Undoubtedly Zoom’s main attraction when countries rapidly went into lockdown in March was that it lets people conduct meetings of up to 100 people for free.

It meant that many organisations saw it as the default option when the pandemic hit and millions of people were ordered to work from home. People tried it, quickly learned to see it as invaluable and chose to subscribe.

It’s the standard "freemium" model that thousands of apps rely on: offering basic services for free and then charging for extras.

What has added to Zoom's success is that office workers who used it then went home told friends and family, who they weren’t allowed to meet, to use Zoom to stay in touch. This is the so-called network effect that apps from Monzo to Facebook strive for. The more people sign up, the more useful the product is to other people, so they join too. It requires momentum and once it reaches a critical mass it gathers pace quickly.

While there is an element of being in the right place at the right time, it would be unfair to put Zoom’s success down to serendipity.

The company has navigated tumultuous times impressively, scaling up its capacity to deal with a phenomenal surge in demand.

When Covid-19 hit, Zoom founder and CEO Eric Yuan, who helped build video conferencing pioneer WebEx in the late 1990s, shifted all engineering resources to focus on reliability and capacity.

There have been problems, including several occasions where the service has been down and concerns over privacy after it became clear how easy it was to eavesdrop on meetings (the company says it’s now tightened security).

But overall, Zoom has coped, and proved itself able to compete with the huge resources of Microsoft and Google.

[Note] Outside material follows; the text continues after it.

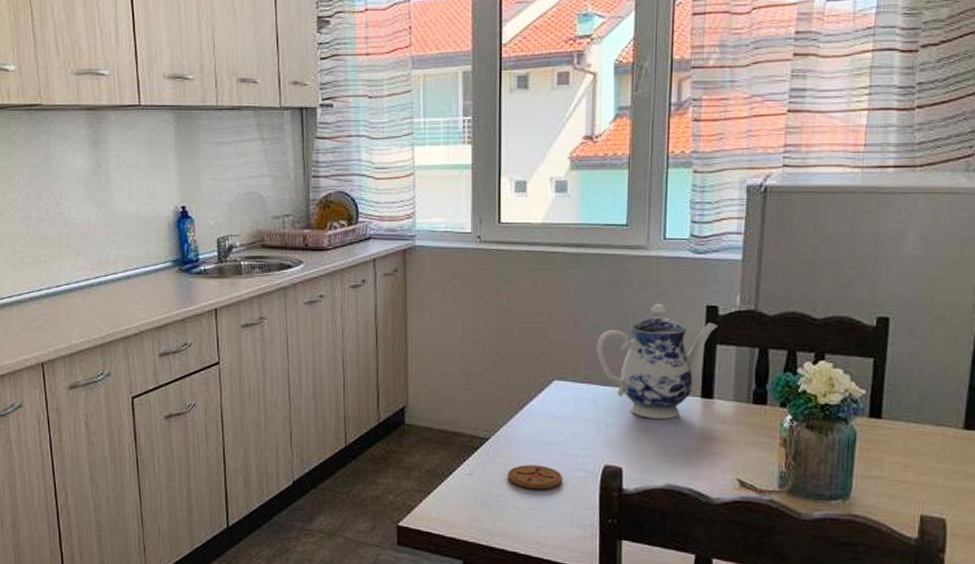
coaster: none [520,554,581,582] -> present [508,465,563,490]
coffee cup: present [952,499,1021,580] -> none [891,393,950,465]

The company is also well-run. That might sound like an obvious ingredient for success but it’s by no means a pre-requisite for a founder to become very rich from a Silicon Valley start-up.

The list of multi-billion dollar tech “unicorns” which have never turned a profit – and might not ever do so – is long and growing.

An all-too-familiar business model seems to be: generate vast amounts of hype about an average product, convince venture capital funds to invest, put competitors out of business by undercutting them while eating up vast sums of other people’s money, begin to enjoy the trappings of success – perhaps a corporate jet, some lavish entertainment - generate some more hype, make hundreds of millions of dollars by selling shares to the public.

Zoom, by contrast, was in the black last year, generating $25.3m profit. It’s accounts show it had $855m in cash as of 31 January, meaning it entered the pandemic in a strong position.

Since then, it’s quickly established itself not just as an important office tool but one for socialising and learning.

Its credentials in the education world were boosted by the savvy decision to offer its services for free to US schools and colleges without limitations on meeting sizes.

The big question now is whether it can maintain its success as life goes back to something approaching normal. With more and more indications that the pandemic will have a long-lasting impact on the way we live and work, Zoom seems likely to go from strength to strength.